Allzu lange darf die Debatte nicht mehr dauern, denn ein Wahlsieg Le Pens 2017 würde die deutsch-französische Achse zerstören - und Frankreich aus der Eurozone führen. Das wäre dann auch ihr Ende. Die wirtschaftlichen Verwerfungen bei einem derartigen Szenario wären ungeheuerlich, der Verlust an Demokratie und Freiheit unzumutbar.

Darin stimmen die meisten überein, auch im Schluss, dass nur ein deutlicher Rückgang der Arbeitslosigkeit die extreme Rechte zügeln könne. Wie all dies zustande gebracht werden kann, darüber herrscht aber heillose Uneinigkeit in Brüssel und den europäischen Hauptstädten.

Die aktuellen Wirtschaftsprognosen in Europa sind jedenfalls zu schwach, um die Arbeitslosigkeit deutlich zu reduzieren.
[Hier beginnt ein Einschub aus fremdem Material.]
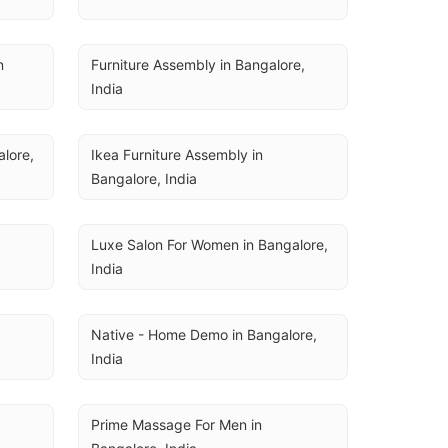
U
 
Furniture Assembly in Bangalore, 
India
lore, 
Ikea Furniture Assembly in 
Bangalore, India
Luxe Salon For Women in Bangalore, 
India
Native - Home Demo in Bangalore, 
India
Prime Massage For Men in 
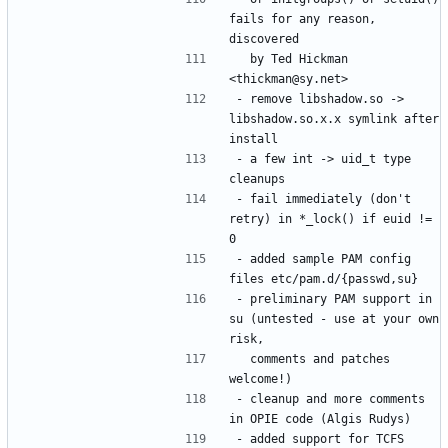
fails for any reason, 
  by Ted Hickman 
- remove libshadow.so -> 
libshadow.so.x.x symlink after 
- a few int -> uid_t type 
- fail immediately (don't 
retry) in *_lock() if euid != 
- added sample PAM config 
- preliminary PAM support in 
su (untested - use at your own 
  comments and patches 
- cleanup and more comments 
- added support for TCFS 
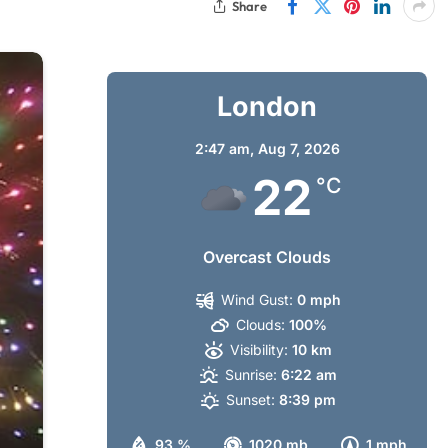
Share
London
2:47 am,
Aug 7, 2026
22
°C
Overcast Clouds
Wind Gust:
0 mph
Clouds:
100%
Visibility:
10 km
Sunrise:
6:22 am
Sunset:
8:39 pm
93 %
1020 mb
1 mph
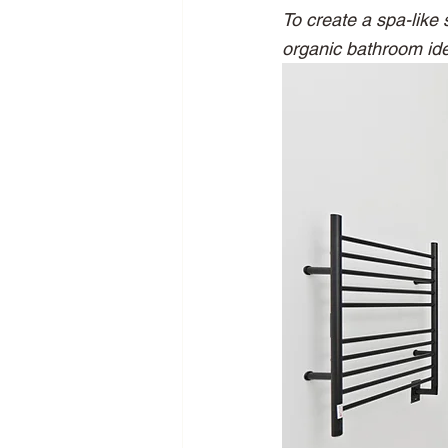
To create a spa-like
organic bathroom ide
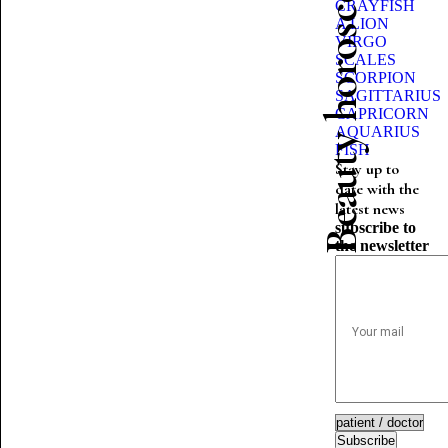
Beauty horoscope
CRAYFISH
A LION
VIRGO
SCALES
SCORPION
SAGITTARIUS
CAPRICORN
AQUARIUS
FISH
Stay up to
date with the
latest news
subscribe to
the newsletter
Subscribe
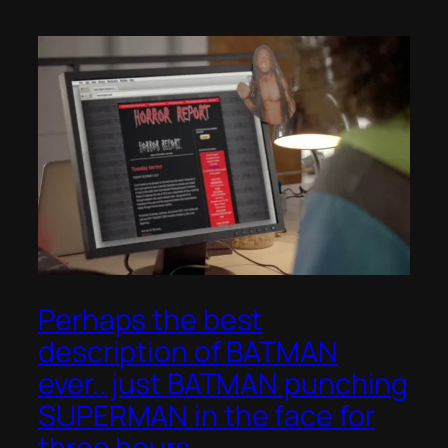
Perhaps the best
description of BATMAN
ever.. just BATMAN punching
SUPERMAN in the face for
three hours..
Während die Konservativen die globale Wettbewerbsfähigkeit Europas verbessern wollen, beharren die Sozialdemokraten auf stärkeren verteilungspolitischen Impulsen. Die Menschen müssten wieder mehr verdienen statt weniger.
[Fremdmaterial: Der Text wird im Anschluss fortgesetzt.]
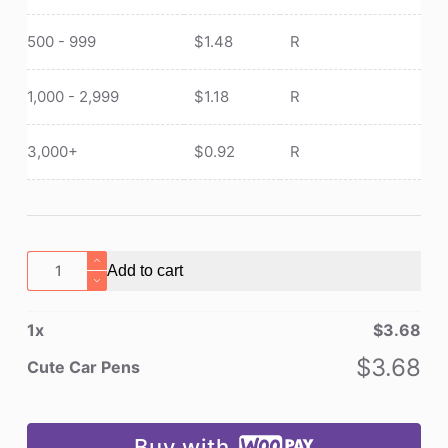
500 - 999
$
1.48
R
1,000 - 2,999
$
1.18
R
3,000+
$
0.92
R
Cute
Add to cart
Car
Pens
1
x
$
3.68
quantity
$
3.68
Cute Car Pens
Buy with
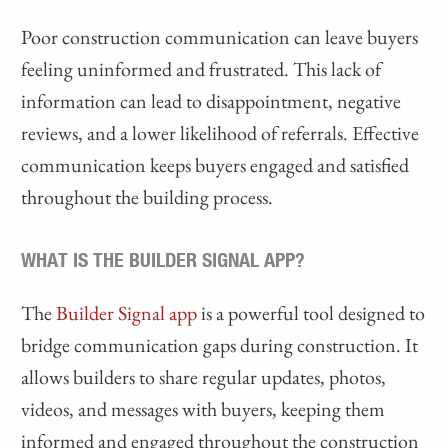
Poor construction communication can leave buyers
feeling uninformed and frustrated. This lack of
information can lead to disappointment, negative
reviews, and a lower likelihood of referrals. Effective
communication keeps buyers engaged and satisfied
throughout the building process.
WHAT IS THE BUILDER SIGNAL APP?
The
Builder Signal app
is a powerful tool designed to
bridge communication gaps during construction. It
allows builders to share regular updates, photos,
videos, and messages with buyers, keeping them
informed and engaged throughout the construction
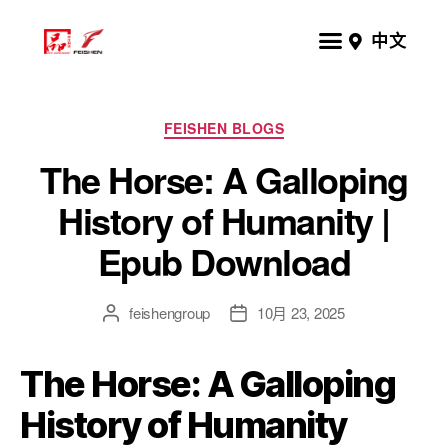
中文
FEISHEN BLOGS
The Horse: A Galloping
History of Humanity |
Epub Download
feishengroup
10月 23, 2025
The Horse: A Galloping
History of Humanity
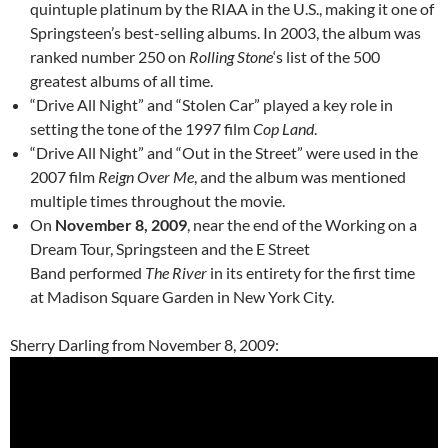
quintuple platinum by the RIAA in the U.S., making it one of
Springsteen’s best-selling albums. In 2003, the album was
ranked number 250 on
Rolling Stone
‘s list of the 500
greatest albums of all time.
“Drive All Night” and “Stolen Car” played a key role in
setting the tone of the 1997 film
Cop Land
.
“Drive All Night” and “Out in the Street” were used in the
2007 film
Reign Over Me
, and the album was mentioned
multiple times throughout the movie.
On
November 8, 2009
, near the end of the Working on a
Dream Tour, Springsteen and the E Street
Band performed
The River
in its entirety for the first time
at Madison Square Garden in New York City.
Sherry Darling from November 8, 2009:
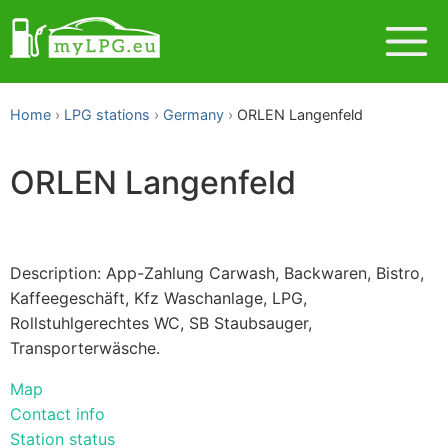
Home
LPG stations
Germany
ORLEN Langenfeld
ORLEN Langenfeld
Description: App-Zahlung Carwash, Backwaren, Bistro,
Kaffeegeschäft, Kfz Waschanlage, LPG,
Rollstuhlgerechtes WC, SB Staubsauger,
Transporterwäsche.
Map
Contact info
Station status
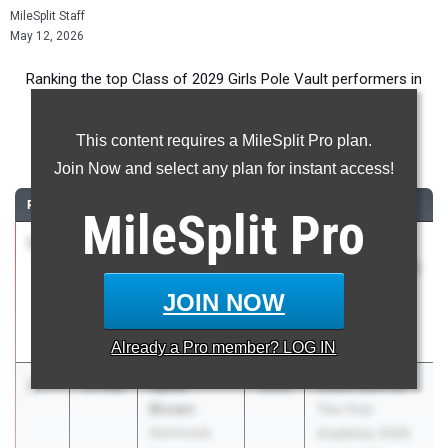
MileSplit Staff
May 12, 2026
Ranking the top Class of 2029 Girls Pole Vault performers in
Florida during the 2026 Outdoor Season.
This content requires a MileSplit Pro plan.
Pole Vault
Join Now and select any plan for instant access!
RANK
TIME
ATHLETE/TEAM
CLASS
MEET / DATE
MileSplit
Pro
1
Avery del
3.59m
2029
Spring Break
Valle
Invitational 2026
IMG Academy
- Approved
JOIN NOW
Qualifier
Mar 28, 2026
Already a
Pro
member? LOG IN
2
Kylee
3.51m
2029
Royal Open @
Brown
The First
Montverde
Academy 2026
Auch wenn das jetzt kurios klingt, aber recht haben letztendlich beide. Multis zahlen kaum Steuern, das sollten sie tun. Das Regelwerk Basel III für Banken jetzt zu implementieren, ist Schwachsinn, es verhindert bloß Kredite an kleinere Unternehmen. Das Wettbewerbsrecht muss gerechter werden. Und die EZB sollte ganz offiziell Staatsschulden kaufen dürfen.

Das sind nur vier Maßnahmen, doch schon dahinter stecken politische Entscheidungen, die großen Mut erfordern. Ohne diesen politischen Mut aber hat Europa ein Ablaufdatum. Oder möchte jemand, dass nach Breslau auch in Wien oder Paris eine "Judenpuppe" verbrannt wird?